Getting Errors from catalogue.class.php After Upgrade

[traylor23]

Title says it all. Attached is my error log. Threw it up in comparison tool, and it was the same as the freshly downloaded version. My orders have screeched to a halt. Not sure if this is a cause, or if it is coincidental.

[bsmither]

Unfortunately, the image is too blurry to read.

Please copy/paste the text into a post.

 

[traylor23]

I think this is the bulk of the ones that are repeating.
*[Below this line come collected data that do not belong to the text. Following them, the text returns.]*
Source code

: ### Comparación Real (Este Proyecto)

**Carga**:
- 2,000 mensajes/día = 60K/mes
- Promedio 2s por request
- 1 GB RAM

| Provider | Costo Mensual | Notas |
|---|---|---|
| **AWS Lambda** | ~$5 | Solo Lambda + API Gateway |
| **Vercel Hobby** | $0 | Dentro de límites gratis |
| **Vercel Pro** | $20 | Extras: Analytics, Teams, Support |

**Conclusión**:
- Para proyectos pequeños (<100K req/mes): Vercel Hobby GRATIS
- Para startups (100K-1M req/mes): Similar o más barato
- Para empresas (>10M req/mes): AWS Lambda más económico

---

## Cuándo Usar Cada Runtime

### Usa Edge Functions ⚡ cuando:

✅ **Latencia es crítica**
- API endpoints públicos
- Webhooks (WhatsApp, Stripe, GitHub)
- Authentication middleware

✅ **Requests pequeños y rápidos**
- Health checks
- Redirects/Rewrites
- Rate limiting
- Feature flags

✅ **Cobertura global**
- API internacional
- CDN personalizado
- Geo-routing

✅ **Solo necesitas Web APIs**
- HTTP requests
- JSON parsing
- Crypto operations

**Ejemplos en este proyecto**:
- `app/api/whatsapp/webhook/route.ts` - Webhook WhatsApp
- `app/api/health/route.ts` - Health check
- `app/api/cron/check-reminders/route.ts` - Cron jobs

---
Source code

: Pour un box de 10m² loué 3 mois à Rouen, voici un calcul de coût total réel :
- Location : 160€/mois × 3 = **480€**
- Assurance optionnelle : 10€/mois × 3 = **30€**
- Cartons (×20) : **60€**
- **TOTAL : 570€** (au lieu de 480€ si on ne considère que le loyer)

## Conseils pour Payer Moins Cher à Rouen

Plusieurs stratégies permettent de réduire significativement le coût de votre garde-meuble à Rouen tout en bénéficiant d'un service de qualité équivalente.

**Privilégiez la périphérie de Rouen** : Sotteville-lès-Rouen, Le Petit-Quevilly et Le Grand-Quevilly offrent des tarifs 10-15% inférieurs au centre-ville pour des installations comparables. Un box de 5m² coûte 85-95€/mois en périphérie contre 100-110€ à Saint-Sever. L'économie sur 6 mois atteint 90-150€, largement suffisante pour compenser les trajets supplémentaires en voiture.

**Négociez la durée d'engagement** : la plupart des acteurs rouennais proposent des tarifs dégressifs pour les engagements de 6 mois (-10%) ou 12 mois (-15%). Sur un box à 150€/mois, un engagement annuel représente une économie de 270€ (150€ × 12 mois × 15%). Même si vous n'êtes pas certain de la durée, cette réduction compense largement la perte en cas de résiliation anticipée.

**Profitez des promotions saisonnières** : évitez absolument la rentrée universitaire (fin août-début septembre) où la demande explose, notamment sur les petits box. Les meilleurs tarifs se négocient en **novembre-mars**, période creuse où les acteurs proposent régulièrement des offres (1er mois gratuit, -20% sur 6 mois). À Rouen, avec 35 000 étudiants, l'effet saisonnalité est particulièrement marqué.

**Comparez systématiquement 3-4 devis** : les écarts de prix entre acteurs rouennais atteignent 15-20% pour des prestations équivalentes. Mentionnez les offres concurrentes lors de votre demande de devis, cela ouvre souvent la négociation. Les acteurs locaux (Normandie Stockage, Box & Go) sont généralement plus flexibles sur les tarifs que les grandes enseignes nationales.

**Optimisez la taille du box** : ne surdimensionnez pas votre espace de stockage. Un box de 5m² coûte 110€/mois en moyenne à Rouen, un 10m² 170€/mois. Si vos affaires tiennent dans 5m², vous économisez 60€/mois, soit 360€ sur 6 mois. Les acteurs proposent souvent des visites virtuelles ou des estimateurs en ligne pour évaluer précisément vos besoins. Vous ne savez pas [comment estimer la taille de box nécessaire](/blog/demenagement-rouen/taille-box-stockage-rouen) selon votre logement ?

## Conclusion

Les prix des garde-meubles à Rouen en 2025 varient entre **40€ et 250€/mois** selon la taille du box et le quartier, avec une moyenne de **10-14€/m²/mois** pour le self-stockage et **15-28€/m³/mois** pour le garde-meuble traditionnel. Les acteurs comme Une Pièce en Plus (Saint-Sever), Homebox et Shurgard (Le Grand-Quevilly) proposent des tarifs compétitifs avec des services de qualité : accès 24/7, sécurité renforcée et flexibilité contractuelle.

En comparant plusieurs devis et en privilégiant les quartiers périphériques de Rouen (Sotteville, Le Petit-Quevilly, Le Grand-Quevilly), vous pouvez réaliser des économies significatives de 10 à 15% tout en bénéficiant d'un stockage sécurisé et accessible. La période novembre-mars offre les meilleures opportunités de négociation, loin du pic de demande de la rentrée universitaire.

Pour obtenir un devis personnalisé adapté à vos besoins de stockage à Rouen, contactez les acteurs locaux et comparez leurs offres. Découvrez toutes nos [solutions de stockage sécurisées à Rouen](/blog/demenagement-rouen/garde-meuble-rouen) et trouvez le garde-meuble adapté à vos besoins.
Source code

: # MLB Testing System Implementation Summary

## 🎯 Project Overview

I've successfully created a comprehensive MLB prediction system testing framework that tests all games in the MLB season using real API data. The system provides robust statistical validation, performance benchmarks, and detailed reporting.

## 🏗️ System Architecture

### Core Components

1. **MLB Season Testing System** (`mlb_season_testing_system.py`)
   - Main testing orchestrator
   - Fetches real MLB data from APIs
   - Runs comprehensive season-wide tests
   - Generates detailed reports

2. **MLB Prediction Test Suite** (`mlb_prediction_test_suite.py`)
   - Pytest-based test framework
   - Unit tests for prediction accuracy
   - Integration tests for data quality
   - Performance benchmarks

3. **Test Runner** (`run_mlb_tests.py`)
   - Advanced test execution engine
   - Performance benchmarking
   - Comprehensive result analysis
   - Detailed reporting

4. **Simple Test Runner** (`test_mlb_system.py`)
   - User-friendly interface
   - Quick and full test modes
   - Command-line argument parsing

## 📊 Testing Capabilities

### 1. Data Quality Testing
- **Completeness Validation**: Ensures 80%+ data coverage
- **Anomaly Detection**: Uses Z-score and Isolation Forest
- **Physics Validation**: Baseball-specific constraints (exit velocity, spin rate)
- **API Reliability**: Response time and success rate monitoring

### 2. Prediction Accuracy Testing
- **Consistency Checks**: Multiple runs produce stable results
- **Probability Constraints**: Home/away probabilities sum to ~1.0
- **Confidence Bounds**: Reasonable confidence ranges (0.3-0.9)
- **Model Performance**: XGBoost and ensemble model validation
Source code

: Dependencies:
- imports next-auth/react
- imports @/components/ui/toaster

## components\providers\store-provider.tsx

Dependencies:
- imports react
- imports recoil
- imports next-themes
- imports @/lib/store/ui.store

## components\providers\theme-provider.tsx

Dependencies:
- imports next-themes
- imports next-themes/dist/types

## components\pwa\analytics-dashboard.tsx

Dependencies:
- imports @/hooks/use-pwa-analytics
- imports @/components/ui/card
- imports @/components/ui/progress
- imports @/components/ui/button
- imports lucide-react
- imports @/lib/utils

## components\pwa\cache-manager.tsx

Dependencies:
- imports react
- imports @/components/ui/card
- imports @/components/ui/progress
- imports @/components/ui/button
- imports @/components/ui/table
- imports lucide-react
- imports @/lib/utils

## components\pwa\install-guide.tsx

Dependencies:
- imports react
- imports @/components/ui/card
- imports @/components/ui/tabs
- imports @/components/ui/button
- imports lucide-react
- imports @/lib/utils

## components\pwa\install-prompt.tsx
Thanks for looking!

File: [catalogue.class.php] Line: [2094] "SELECT I.* FROM CubeCart_inventory AS I LEFT JOIN (SELECT product_id, MAX(price) as price, MAX(sale_price) as sale_price FROM CubeCart_pricing_group WHERE group_id = 0 GROUP BY product_id) as G ON G.product_id = I.product_id WHERE I.product_id IN (SELECT product_id FROM `CubeCart_category_index` as CI INNER JOIN CubeCart_category as C where CI.cat_id = C.cat_id AND C.status = 1) AND I.status = 1 AND ((I.stock_level > 0 AND I.use_stock_level = 1) OR I.use_stock_level = 0) AND (I.name RLIKE '[[:<:]]jEGY/**/ORDER/**/BY/**/6415--/**/NTLs[[:>:]]' OR I.description RLIKE '[[:<:]]jEGY/**/ORDER/**/BY/**/6415--/**/NTLs[[:>:]]' OR I.product_code RLIKE '[[:<:]]jEGY/**/ORDER/**/BY/**/6415--/**/NTLs[[:>:]]') ORDER BY `name` ASC LIMIT 500 OFFSET 0 " - Got error 'repetition-operator operand invalid' from regexp
 

File: [catalogue.class.php] Line: [1974] "SELECT `id` FROM `CubeCart_manufacturers` WHERE `name` LIKE '%jEGY'/**/ORDER/**/BY/**/5459--/**/DtDf%' ;" - You have an error in your SQL syntax; check the manual that corresponds to your MySQL server version for the right syntax to use near ''' at line 1 File: [catalogue.class.php] Line: [1974] "SELECT `id` FROM `CubeCart_manufacturers` WHERE `name` LIKE '%jEGY')/**/AND/**/3482=DBMS_PIPE.RECEIVE_MESSAGE(CHR(77)||CHR(85)||CHR(110)||CHR(102),15)/**/AND/**/('UlZF'='UlZF%' ;" - You have an error in your SQL syntax; check the manual that corresponds to your MySQL server version for the right syntax to use near ')/**/AND/**/3482=DBMS_PIPE.RECEIVE_MESSAGE(CHR(77)||CHR(85)||CHR(110)||CHR(102),' at line 1 File: [catalogue.class.php] Line: [1974] "SELECT `id` FROM `CubeCart_manufacturers` WHERE `name` LIKE '%jEGY'/**/AND/**/3482=DBMS_PIPE.RECEIVE_MESSAGE(CHR(77)||CHR(85)||CHR(110)||CHR(102),15)/**/AND/**/'JbFw'='JbFw%' ;" - execute command denied to user 'ballcard'@'localhost' for routine 'DBMS_PIPE.RECEIVE_MESSAGE'   File: [catalogue.class.php] Line: [1974] "SELECT `id` FROM `CubeCart_manufacturers` WHERE `name` LIKE '%jEGY'/**/WAITFOR/**/DELAY/**/'0:0:15'/**/AND/**/'xFcc'='xFcc%' ;" - You have an error in your SQL syntax; check the manual that corresponds to your MySQL server version for the right syntax to use near 'WAITFOR/**/DELAY/**/'0:0:15'/**/AND/**/'xFcc'='xFcc%'' at line 1

[bsmither]

Of these posted above, it seems your search page is getting hit with attempts at breaking into the database. (This happens to everyone.)

CubeCart is constructing a search query, but the database says the query has errors in it.

Please make a test purchase - you can stop at actually entering your CC number - to determine if there is an actual problem.

[traylor23]

Interesting. I’ve had other types of intrusions, but not this. Been on CC for at least 10 years. Thanks for the feedback!